In case multiple jobs got queued they would all get processed simultaneously, so there is no need to run one dbt process per job.
As a developer, I loved this mode. Optimum use of resources.
However, the big deal breaker here was the unpredictability. You never know when your job is going to be picked up for processing. Consider the situation, Customer1 has uploaded files worth 50GB, which might take 30 mins to process, Customer2, however, is just trying out the platform and uploads files of just 1MB which would take approximately 5 mins to process.
If Customer2 submits their job after Customer1’s job has already started, it will be queued and we will have to wait for 30 minutes for the job to be picked up. It didn’t make sense to penalise Customer2 just for submitting a job when the platform was busy.
Hence, a need for processing the jobs in parallel, both jobs will share the available BigQuery slots, Customer1’s job may take slightly longer as some slots will be consumed by Customer2’s job, but the shorter job doesn’t have to wait for the larger one to complete before the processing begins.
Levelling up with concurrent DBT runs
So as mentioned above we needed to run multiple DBT jobs in parallel, to ensure we didn’t shoot ourselves in the foot, I came up with the following strategy:-
Make all models purely incremental (no upserts, so no unique_key setting in the model config)
Using environment variables pass down a batch identifier and append it to every row, along with the dbt run_started_at timestamp.
Optional: When accessing dependent models find a way to ensure two processes avoid using the same rows during calculations. In my case, because each batch of parallel runs belonged to a different customer, I was able to isolate them by just using the batch_id passed via the environment variable in Step (2). As a result, if Model B was dependent on Model A, then when selecting records from Model A, it would only select the records generated in that same batch. This batch_id was an external identifier also present in the source data so it was possible for each dbt run to be isolated and affect rows only in its batch.
Create a unique temporary table for each dbt run for each model. This can be achieved by overriding the make_temp_relation macro. A great example is attached to the github issue here. Note you will also need to add a post model hook to delete the temp tables now.
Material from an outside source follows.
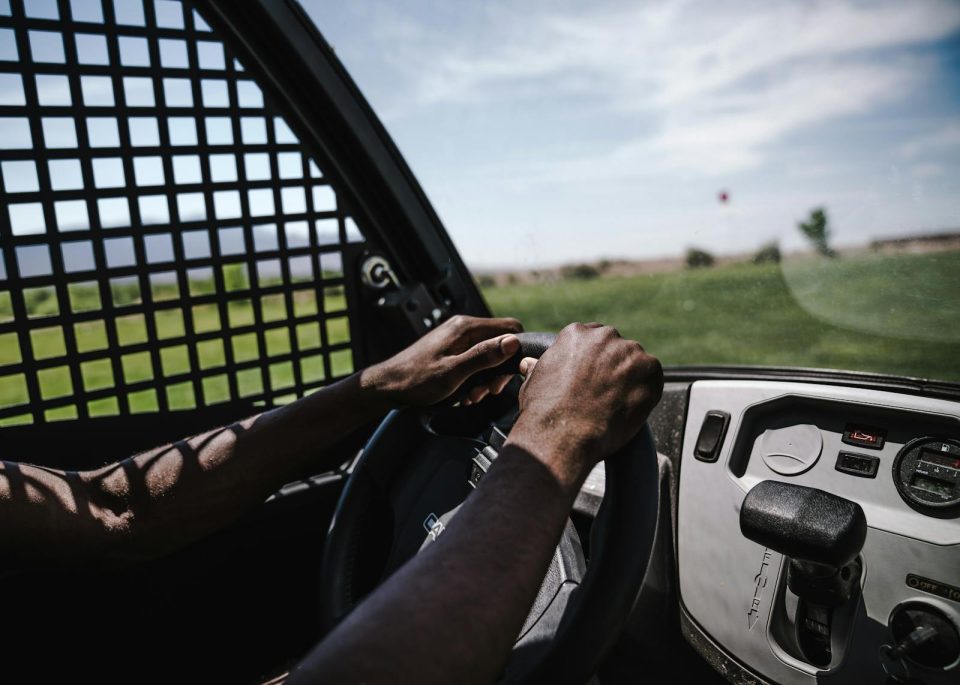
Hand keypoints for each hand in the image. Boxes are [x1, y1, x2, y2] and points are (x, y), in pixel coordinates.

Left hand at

Using the above strategy in our sandbox environment, we can now run multiple dbt processes, each targeting a specific batch (as set in the environment variable).
So did it work?
In Development Environment. With the above strategy, I did manage to run up to 8 dbt processes in parallel, I did need to increase the available slot sizes otherwise the queries would time out while waiting for the slots to become available.
Unfortunately could not test in production, as I was made redundant from the organisation before I could finish applying the above changes to the 400 or so models we had.
If you have two DBT processes running simultaneously on the same model (with table materialisation). You get the risk of race conditions, where only the results of the dbt process which ran last will persist.
In some cloud data warehouses like BigQuery, if another dbt process is modifying a source table for model A and another dbt process is working on model A, you can even get table not found errors, because at that very instant the source table was being replaced.
In the case of incremental models, if you have two processes working on the same model, the temp table where the delta is stored makes a hash of things. Depending on how the timing of the processes is interleaved, the first one will create the temp table and populate it with data; the second one will delete all data in the temp table and populate its own data and then the first one might copy the data over to the main model and delete the temp table. As a result, the second process will encounter an error(as the temp table will be deleted when it tries to copy the data to the final table).
Which as I discovered later is a very very bad idea.